• Text for analysis:
►

Metal-Dependent Function of a Mammalian Acireductone Dioxygenase

Abstract

The two acireductone dioxygenase (ARD) isozymes from the methionine salvage pathway of Klebsiella oxytoca are the only known pair of naturally occurring metalloenzymes with distinct chemical and physical properties determined solely by the identity of the divalent transition metal ion (Fe(2+) or Ni(2+)) in the active site. We now show that this dual chemistry can also occur in mammals. ARD from Mus musculus (MmARD) was studied to relate the metal ion identity and three-dimensional structure to enzyme function. The iron-containing isozyme catalyzes the cleavage of 1,2-dihydroxy-3-keto-5-(thiomethyl)pent-1-ene (acireductone) by O2 to formate and the ketoacid precursor of methionine, which is the penultimate step in methionine salvage. The nickel-bound form of ARD catalyzes an off-pathway reaction resulting in formate, carbon monoxide (CO), and 3-(thiomethyl) propionate. Recombinant MmARD was expressed and purified to obtain a homogeneous enzyme with a single transition metal ion bound. The Fe(2+)-bound protein, which shows about 10-fold higher activity than that of others, catalyzes on-pathway chemistry, whereas the Ni(2+), Co(2+), or Mn(2+) forms exhibit off-pathway chemistry, as has been seen with ARD from Klebsiella. Thermal stability of the isozymes is strongly affected by the metal ion identity, with Ni(2+)-bound MmARD being the most stable, followed by Co(2+) and Fe(2+), and Mn(2+)-bound ARD being the least stable. Ni(2+)- and Co(2+)-bound MmARD were crystallized, and the structures of the two proteins found to be similar. Enzyme-ligand complexes provide insight into substrate binding, metal coordination, and the catalytic mechanism.

◄

• Task instructions:
a. Answer these questions from the abstract:
(i) From which organism was the ARD studied here taken?
(ii) Which metal-bound form of MmARD is the least thermally stable?
(iii) Which two metal-bound forms of MmARD were crystallized?
b. List the metal ions whose MmARD forms the abstract ranks by thermal stability, in order from most stable to least stable.
c. State whether each statement agrees with the abstract, and quote the words that decide it:
(i) The Fe(2+)-bound MmARD catalyzes on-pathway chemistry.
(ii) The crystal structures of Ni(2+)-bound and Co(2+)-bound MmARD were found to differ markedly.
(iii) The cleavage of acireductone by the iron-containing isozyme is the final step in methionine salvage.
The data have no connection to the abstract above.

Stored data entries:
►

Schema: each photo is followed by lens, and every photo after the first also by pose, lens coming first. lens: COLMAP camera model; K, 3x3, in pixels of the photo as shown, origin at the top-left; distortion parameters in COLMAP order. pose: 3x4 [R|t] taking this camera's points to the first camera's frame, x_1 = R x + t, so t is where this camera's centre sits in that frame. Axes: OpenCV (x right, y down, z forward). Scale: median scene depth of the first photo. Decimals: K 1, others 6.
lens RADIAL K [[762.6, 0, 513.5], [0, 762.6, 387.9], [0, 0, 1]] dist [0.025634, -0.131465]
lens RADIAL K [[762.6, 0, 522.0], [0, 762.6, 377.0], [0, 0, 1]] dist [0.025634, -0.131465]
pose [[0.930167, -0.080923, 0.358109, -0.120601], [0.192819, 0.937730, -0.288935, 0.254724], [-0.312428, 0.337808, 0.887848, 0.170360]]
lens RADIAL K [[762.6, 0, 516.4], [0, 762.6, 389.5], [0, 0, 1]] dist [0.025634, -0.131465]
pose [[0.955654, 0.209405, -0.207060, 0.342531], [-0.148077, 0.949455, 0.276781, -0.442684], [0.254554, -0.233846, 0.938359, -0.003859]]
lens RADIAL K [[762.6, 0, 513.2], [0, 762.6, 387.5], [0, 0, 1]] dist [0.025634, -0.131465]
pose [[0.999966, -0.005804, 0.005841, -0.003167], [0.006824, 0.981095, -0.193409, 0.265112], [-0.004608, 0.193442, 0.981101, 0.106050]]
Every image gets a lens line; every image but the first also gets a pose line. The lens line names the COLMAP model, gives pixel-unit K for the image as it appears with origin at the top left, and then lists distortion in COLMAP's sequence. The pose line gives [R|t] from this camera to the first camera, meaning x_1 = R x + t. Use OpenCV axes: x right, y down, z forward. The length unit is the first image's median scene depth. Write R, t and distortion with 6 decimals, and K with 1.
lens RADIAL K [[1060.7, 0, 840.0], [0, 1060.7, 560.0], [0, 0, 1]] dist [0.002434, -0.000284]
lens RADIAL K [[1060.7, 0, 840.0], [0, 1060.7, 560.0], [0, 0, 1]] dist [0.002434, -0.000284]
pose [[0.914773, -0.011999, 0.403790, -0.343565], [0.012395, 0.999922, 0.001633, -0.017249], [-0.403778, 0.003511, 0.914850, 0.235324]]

◄

• Expected responses:
a.
(i) Mus musculus
(ii) The Mn(2+)-bound form
(iii) The Ni(2+)-bound and Co(2+)-bound forms

b. Ni(2+), Co(2+), Fe(2+), Mn(2+)

c.
(i) Yes: "The Fe(2+)-bound protein, which shows about 10-fold higher activity than that of others, catalyzes on-pathway chemistry"
(ii) No: "the structures of the two proteins found to be similar"
(iii) No: "which is the penultimate step in methionine salvage"